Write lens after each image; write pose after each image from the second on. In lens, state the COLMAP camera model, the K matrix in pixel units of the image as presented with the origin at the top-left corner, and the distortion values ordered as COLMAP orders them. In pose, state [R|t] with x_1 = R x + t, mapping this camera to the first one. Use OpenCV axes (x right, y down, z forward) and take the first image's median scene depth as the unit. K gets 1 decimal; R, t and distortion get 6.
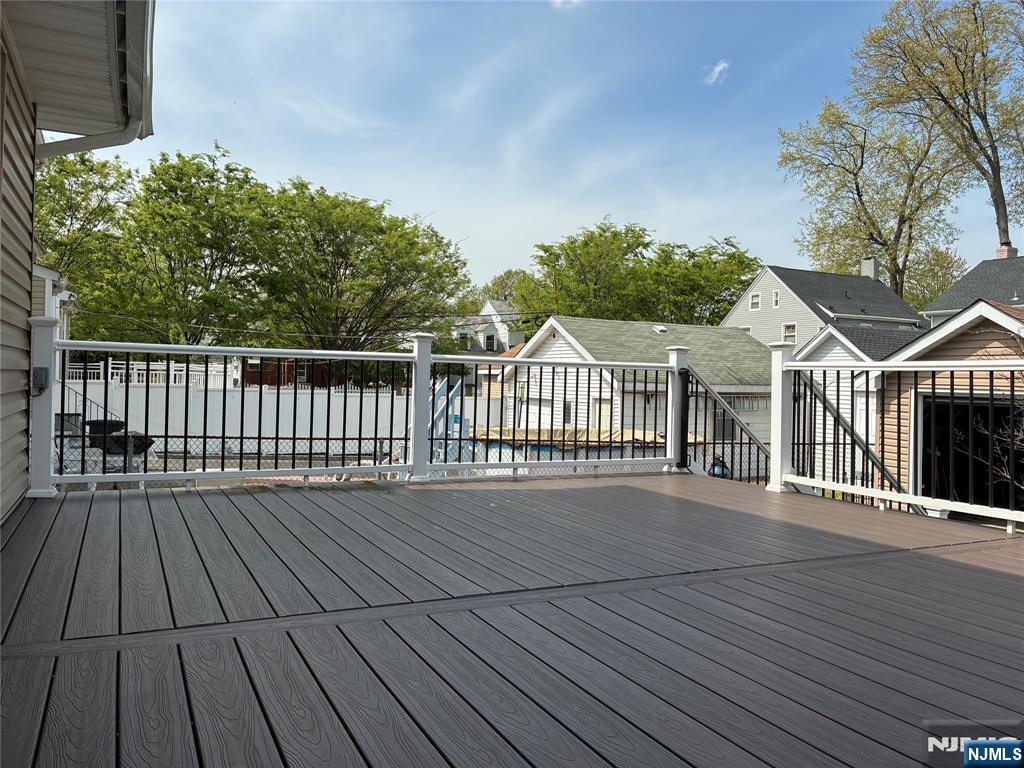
lens RADIAL K [[776.1, 0, 508.8], [0, 776.1, 379.1], [0, 0, 1]] dist [0.024212, -0.002871]
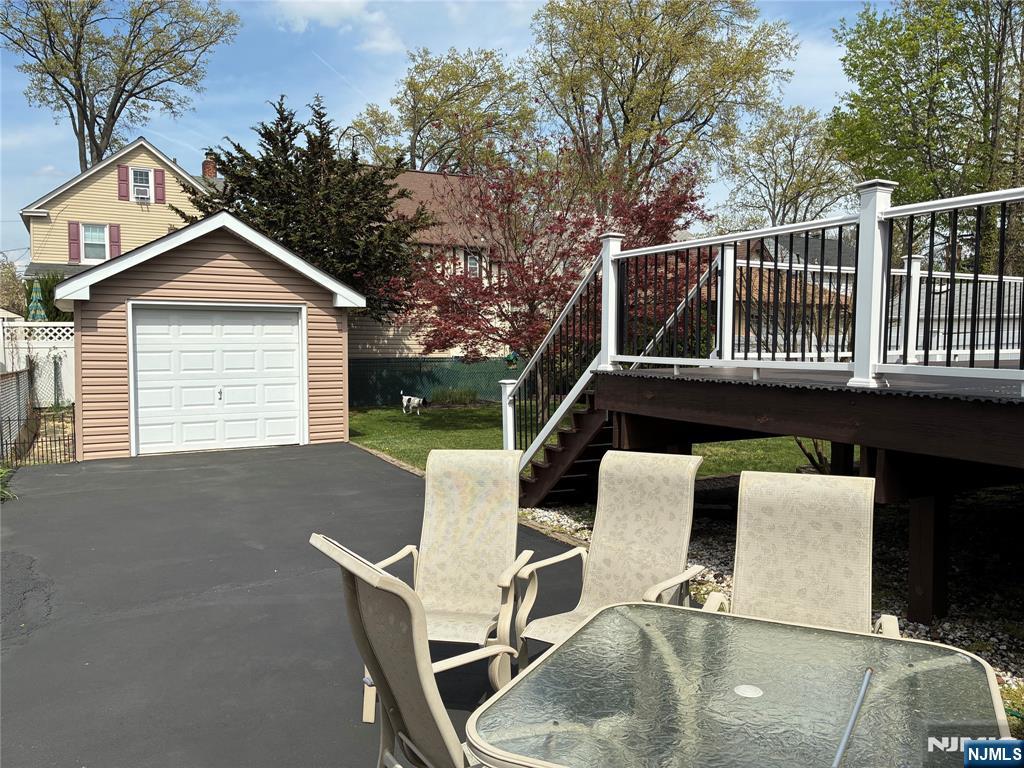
lens RADIAL K [[776.1, 0, 508.8], [0, 776.1, 379.1], [0, 0, 1]] dist [0.024212, -0.002871]
pose [[-0.039876, -0.081905, 0.995842, -0.099181], [0.000070, 0.996635, 0.081973, 0.007612], [-0.999205, 0.003338, -0.039736, 0.165209]]
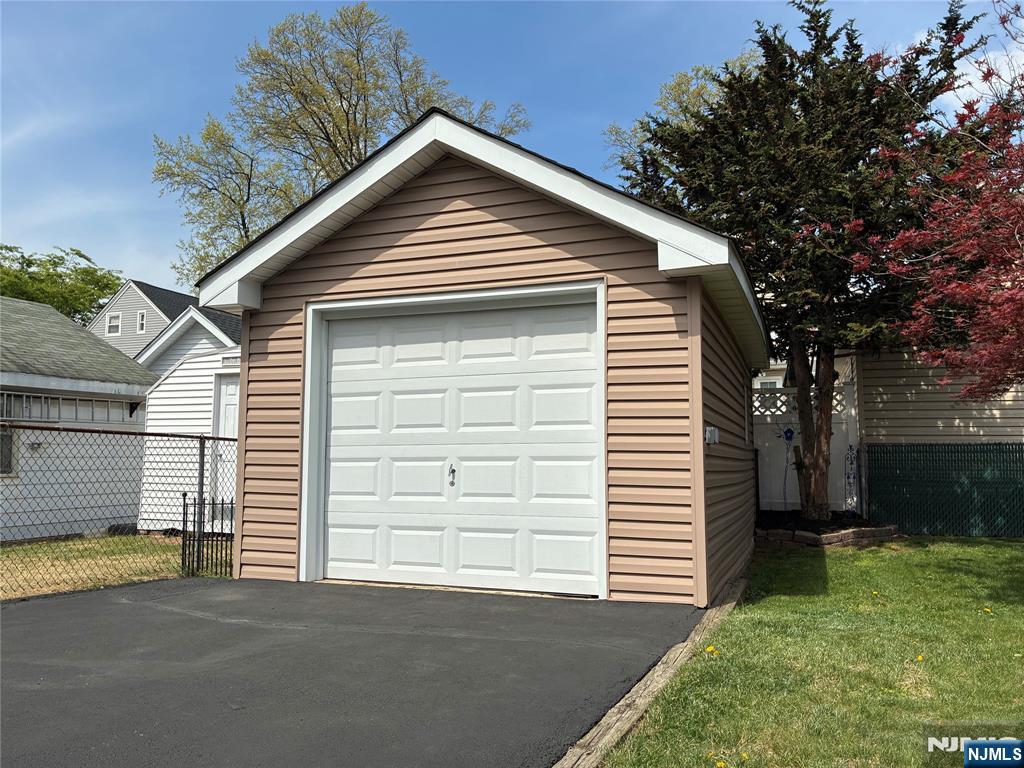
lens RADIAL K [[776.1, 0, 508.8], [0, 776.1, 379.1], [0, 0, 1]] dist [0.024212, -0.002871]
pose [[0.736354, 0.047163, 0.674951, 0.073928], [0.018910, 0.995743, -0.090210, 0.028969], [-0.676332, 0.079190, 0.732328, 0.148081]]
- - - - - - -
A faithful copy of every record is required, with no pictures included.

• Written answer:
Write lens after each image; write pose after each image from the second on. In lens, state the COLMAP camera model, the K matrix in pixel units of the image as presented with the origin at the top-left corner, and the distortion values ordered as COLMAP orders them. In pose, state [R|t] with x_1 = R x + t, mapping this camera to the first one. Use OpenCV axes (x right, y down, z forward) and take the first image's median scene depth as the unit. K gets 1 decimal; R, t and distortion get 6.
lens RADIAL K [[776.1, 0, 508.8], [0, 776.1, 379.1], [0, 0, 1]] dist [0.024212, -0.002871]
lens RADIAL K [[776.1, 0, 508.8], [0, 776.1, 379.1], [0, 0, 1]] dist [0.024212, -0.002871]
pose [[-0.039876, -0.081905, 0.995842, -0.099181], [0.000070, 0.996635, 0.081973, 0.007612], [-0.999205, 0.003338, -0.039736, 0.165209]]
lens RADIAL K [[776.1, 0, 508.8], [0, 776.1, 379.1], [0, 0, 1]] dist [0.024212, -0.002871]
pose [[0.736354, 0.047163, 0.674951, 0.073928], [0.018910, 0.995743, -0.090210, 0.028969], [-0.676332, 0.079190, 0.732328, 0.148081]]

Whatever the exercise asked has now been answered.